Doğru söylüyorlardı. Beyza uyuya kaldığı için bunların olduğunu bilse kendini suçlayacak, arkadaşlarınla son geceni berbat ettim diye üzülecekti. Kontrol altına almaya çalıştığım öfkemle adamın cebinden telefonu çıkardığımda parmağını okutup ekran kilidini açtım. Çektiği fotoğrafları görünce onun o güzel haline şahit olduğu için öfkem daha da arttı. Tüm fotoğrafları silip, telefonu hırsla kırdığımda bir kez daha adamın üzerine çöktüm. Olmuyordu, içimi kaplayan öfkeyi atamıyor, birilerinin Beyza'ya benim gibi bakmasını kabul edemiyordum. Yumruklarım, Çınar'ın beni çekiştirerek tekrar Beyza konusunda uyarmasıyla son buluyordu.

Öfkeyle kendimi adamdan uzaklaştırıp, onun kanlar içinde kalan bedenine baktım ama bu cezanın bile onun için yetersiz bir ceza olduğuna karar verdim. Adamlarımı arayıp mekanın arkasından onu almasını ve hiçbir şekilde doktora götürmemelerini söyledim. Benim karımın fotoğraflarını çekip, onu öpmeyi düşünecek kadar cesareti varsa şimdi de bu cesaretle vücudunu kendi kendine iyileştirebilir, iyileştiremiyorsa da acı çekerek ölebilirdi. Eğer burada biraz daha durursam ölümünün benim elimden olacağını daha net anladığımda hızla mekanın arka kapısından içeriye girdim. Uzaktan Beyza'nın hâlâ uyuduğunu görünce ellerimi yıkayıp, arabaya gittim ve kanlanan gömleğimi değiştirdim. Tekrar içeriye girdiğim zaman diğerlerinin de masaya geçtiğini gördüm.

Selin'i görünce kendimi tutamayıp öfkeyle konuştum; çünkü bana haber vermeden onu bu şekilde bırakmasını sindiremiyordum.

"Onu bu şekilde uyurken nasıl olur da tek başına bırakabilirsin Selin!"

"Demir, ben gittiğimde uyumuyordu."

Beyza kafasını zorla masadan kaldırıp, gözlerini yarım açtı. Biraz daha yanına yanaşıp "Uyuya kalmışsın hayatım, burada böyle uyuma. Hadi kalk evimize gidelim." dedim.

Vücudunu dikleyerek, "Biraz daha dayanabilirim Demir. Arkadaşlarınla son geceni benim için yarıda kesmeni istemiyorum. Lütfen tadını çıkar." dedi ve daha fazla dayanamayıp kafasını göğsüme yasladı. Bulunduğu yere ait olan bedeni, kalbimin atışlarını değiştirmeye yetmişti bile. Birkaç dakika sonra gözlerini kapatıp, uyumaya devam ettiğinde dudaklarımı alnına doğru götürerek derin bir nefes aldım. Alnını öpmek bile şu an için bana yasaktı ve ben, verdiğim söze ne olursa olsun uymak zorundaydım. Dudaklarımı alnına değdirmeden kokusunu içime hapsettiğimde yüreğim ona duyduğum özlem ve aşkla kavruluyordu. Defalarca kez iliklerime kadar hissettiğim duygu tekrar kendini belli ediyordu ve bu kadına duyduğum sevdanın benim en büyük sınavım olduğuyla bir kez daha yüzleşiyordum.

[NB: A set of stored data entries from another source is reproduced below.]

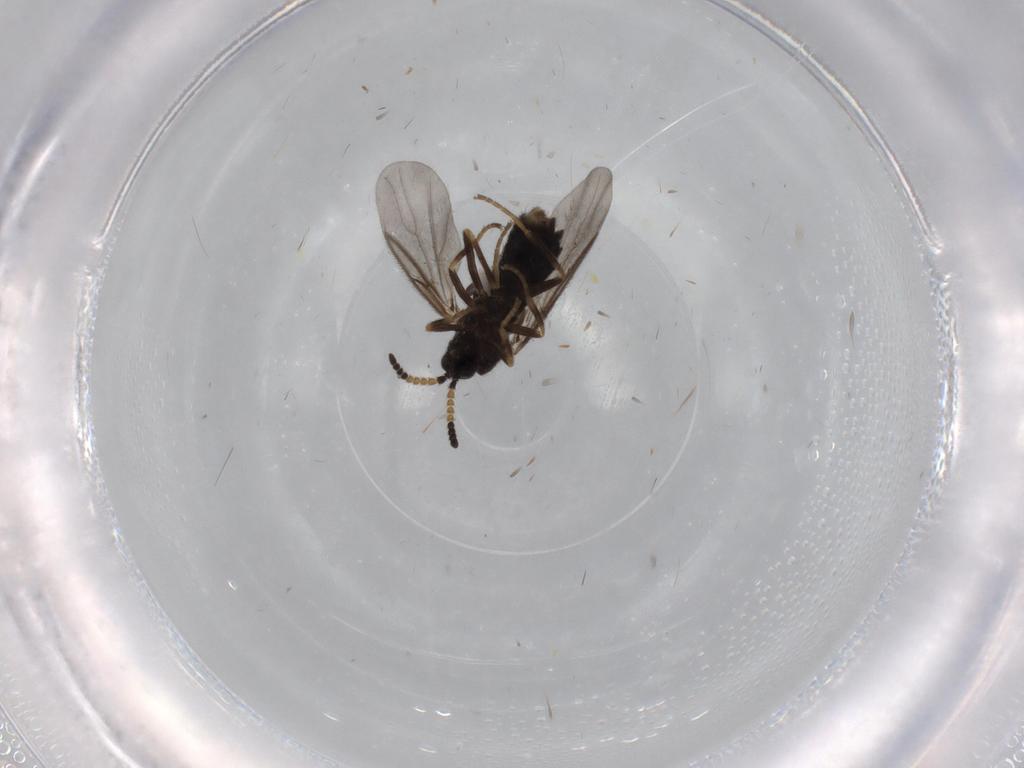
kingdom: Animalia
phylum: Arthropoda
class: Insecta
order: Diptera
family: Scatopsidae
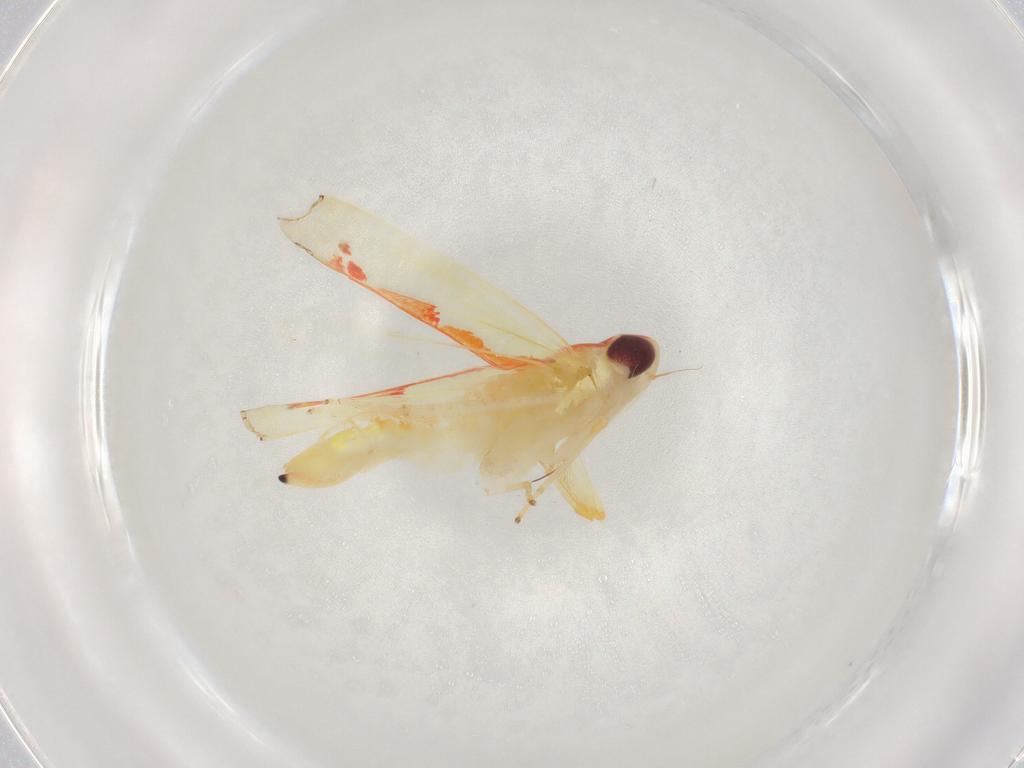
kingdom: Animalia
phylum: Arthropoda
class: Insecta
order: Hemiptera
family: Cicadellidae
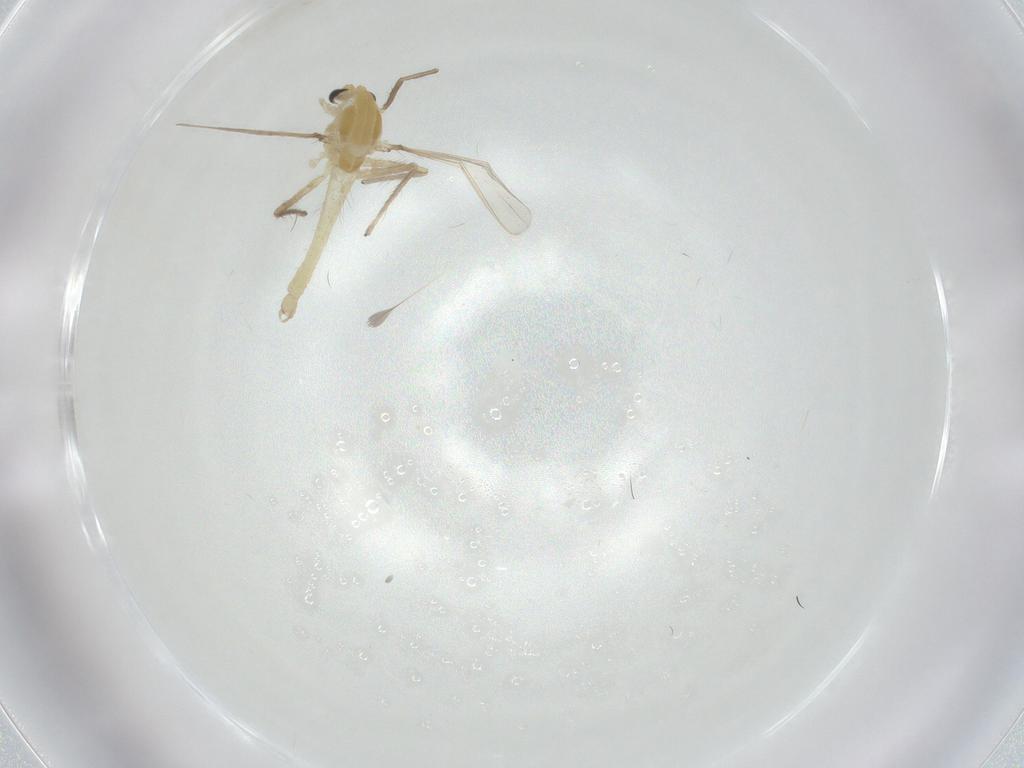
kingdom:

"Güzel karım sen bu şekilde uyuyup rahat edemezsin."

Beyza montunu bile çıkarmadan kendini yatağa atmıştı ve şu hali uykuya olan düşkünlüğünü gözler önüne seriyordu.

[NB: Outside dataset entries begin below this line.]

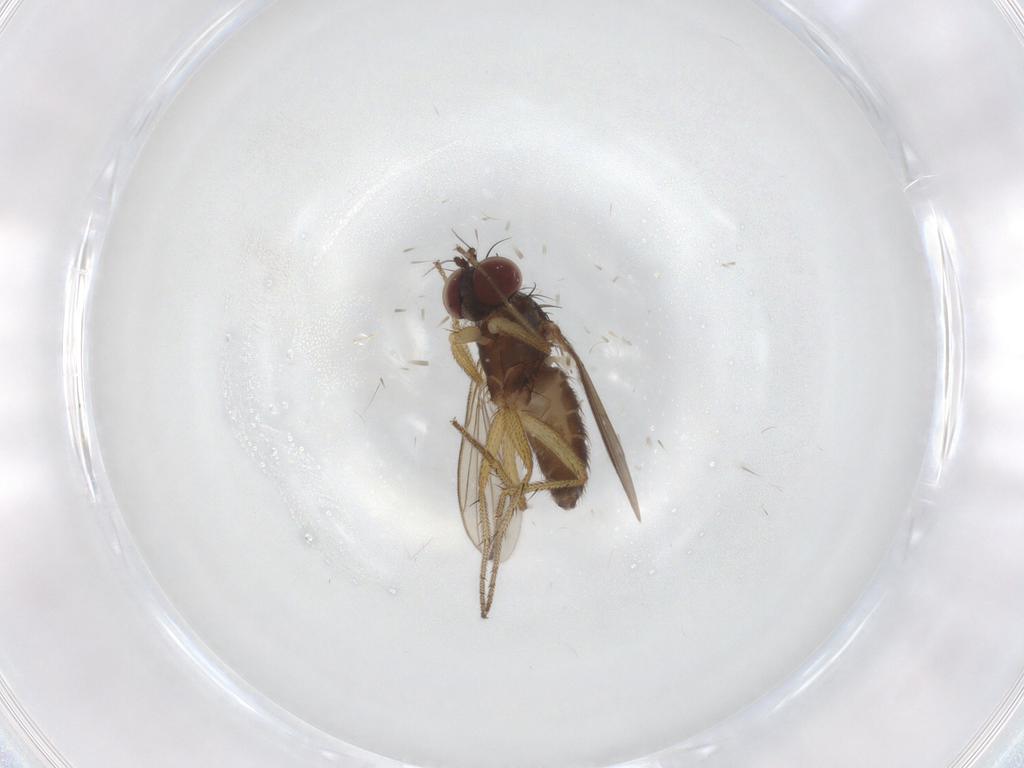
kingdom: Animalia
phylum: Arthropoda
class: Insecta
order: Diptera
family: Chironomidae
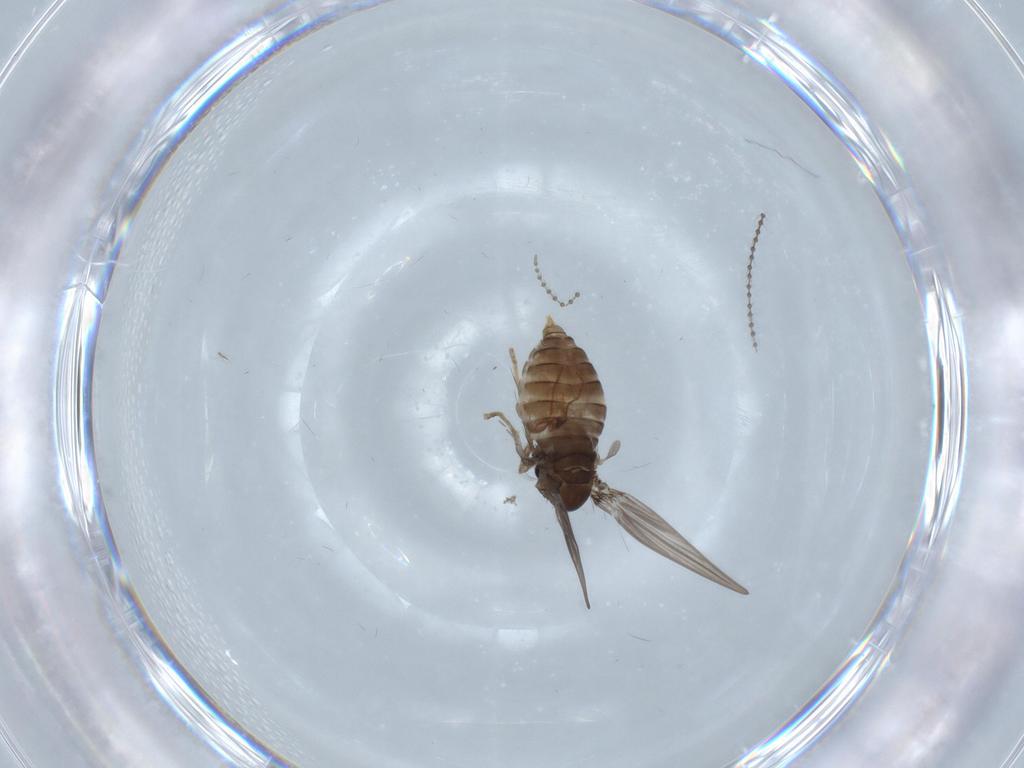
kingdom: Animalia
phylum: Arthropoda
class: Insecta
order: Diptera
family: Psychodidae
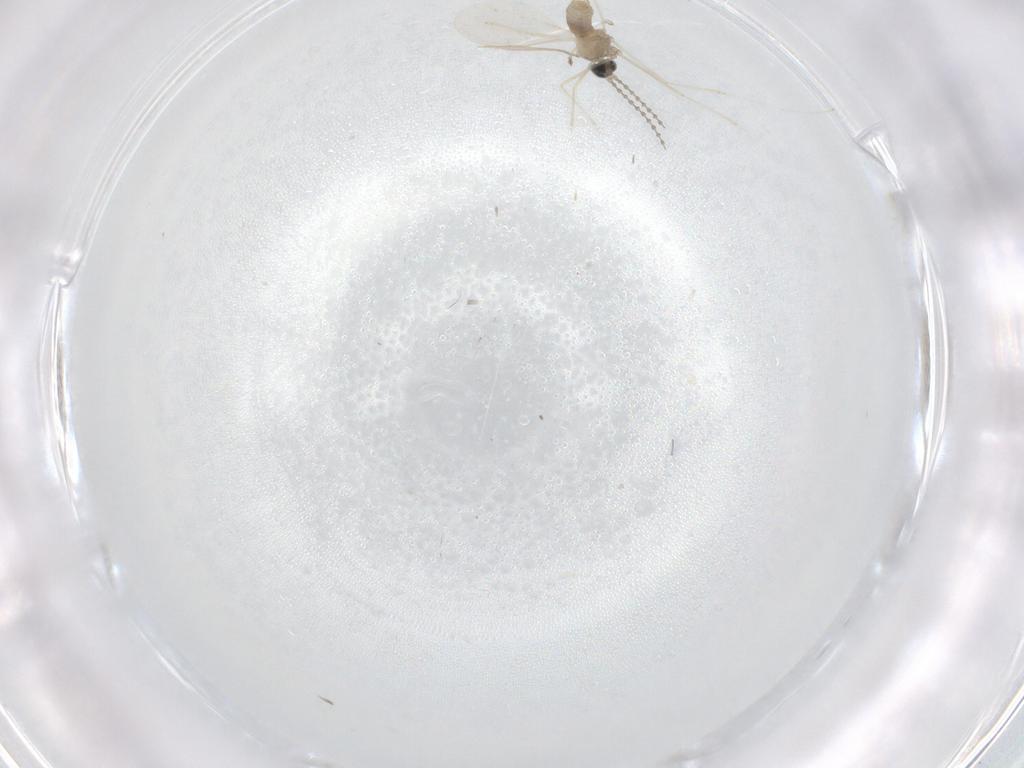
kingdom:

"Demir üzerimi değiştirirsem uykum kaçar."

Yatağa çöküp yanında oturdum. Yönümü biraz daha ona çevirdiğim zaman montun kapüşonu ile kapanan yüzünü açtım.

"Sevgilim bari montunu çıkaralım, çok kalın olduğu için terleyip hasta olursun."

"Hiçte bile Mavi Gökyüzüm'ün aldığı mont beni terletmez sadece sıcacık tutar o kadar."

Yavuz Selim Bey yine yapacağını yapmış gönderdiği valizlerle Beyza'nın yüzünde güller açmasına sebep olmuştu. Dirseğimi yastığa koyduğum sırada tekrar Beyza'nın büyük kapüşonunun yüzünü örttüğünü gördüm. Elimi ona doğru uzattım ama Beyza benden önce başındaki kapüşonu atıp sağ gözünü açarak bana baktı.

"Demir..."

Bu ses tonunu tanıyordum. Canı bir şey çektiği zaman yutkunarak ismimi söylüyor, sonra da yüzünü çok daha sevecen bir şekle sokuyordu.

"Tabii şimdi senin canın, Mavi Gökyüzüm dediğin için onun gönderdiği çikolatalardan çekmiştir. Değil mi güzel karım?"

Derin bir nefes alarak gülümsedikten sonra diğer gözünü de açtı ve yönünü bana çevirip sol eliyle başına destek verdi.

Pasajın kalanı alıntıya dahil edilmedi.